In other words, Ferentz was hoping that an Iowa defense that had been shredded in its previous two games and for much of Saturday’s game would make a 3-and-out stand.
But instead Indiana burned more than four minutes off the clock and that essentially put the game away.
Ferentz chose to save his two timeouts for Iowa’s final drive, but there were only 18 seconds remaining when the Hawkeyes went back on offense.
The Iowa offense is a lot of things, but quick-striking and explosive aren’t among them. Vandenberg completed a 24-yard pass to Kevonte Martin-Manley, but it was too little and too late.
Indiana held on for its second consecutive Big Ten victory while Iowa lost its third Big Ten game in a row for the first time since the 2010 season.
This current Iowa team, though, is more similar to 2007 squad, especially on offense. Iowa was hard to watch on offense in 2007 and is just as hard to watch this season.
The 2007 season also marks the last time that Iowa failed to play in a bowl game. That team met the bowl requirement by finishing 6-6 overall, but it didn’t deserve a bowl invitation.
Iowa (4-5) appears headed down the same path this season, although, winning six games might be too much to ask. Iowa has to win two of its final three regular-season games against Purdue, Michigan and Nebraska just to qualify for a bowl game.
Perhaps the most disturbing thing about Saturday’s loss was Iowa’s inability to run against the worst rushing defense in the Big Ten. Indiana entered the game allowing 222.5 rushing yards per game, and yet the Hawkeyes only managed 96 yards on 30 attempts.
“We’ve got no one to blame but ourselves,” said Iowa senior James Ferentz. “We didn’t play disciplined.
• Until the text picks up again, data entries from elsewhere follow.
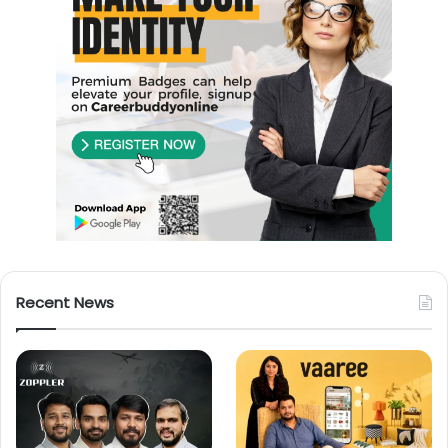
Recent News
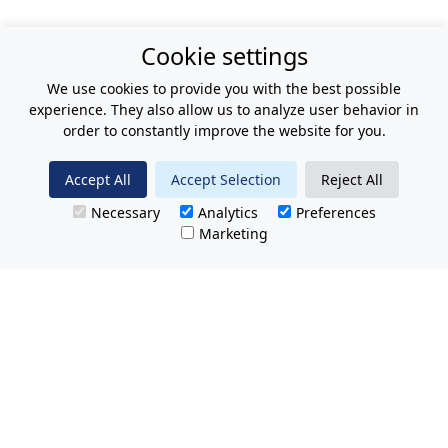
Cookie settings
We use cookies to provide you with the best possible
experience. They also allow us to analyze user behavior in
order to constantly improve the website for you.
Accept All
Accept Selection
Reject All
Necessary
Analytics
Preferences
Marketing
“You can call it demoralizing. You can call it whatever you. It comes down to discipline and we weren’t disciplined.
There were lots of times Saturday when it looked as if the Indiana defenders knew exactly what play Iowa was running. That says more about being predictable on offense than being undisciplined.
The post-game chatter was more of the same with the Iowa players blaming it on a lack of execution more than anything else.
“It just comes down to execution and we’ve got to execute better with three (games) left,” Vandenberg said.
No disrespect to Vandenberg, but to say that it just comes down to execution is wrong. This Iowa team is suffering more from a lack of talent than a lack of execution and discipline.
Now the question is how much more suffering lies ahead for Iowa?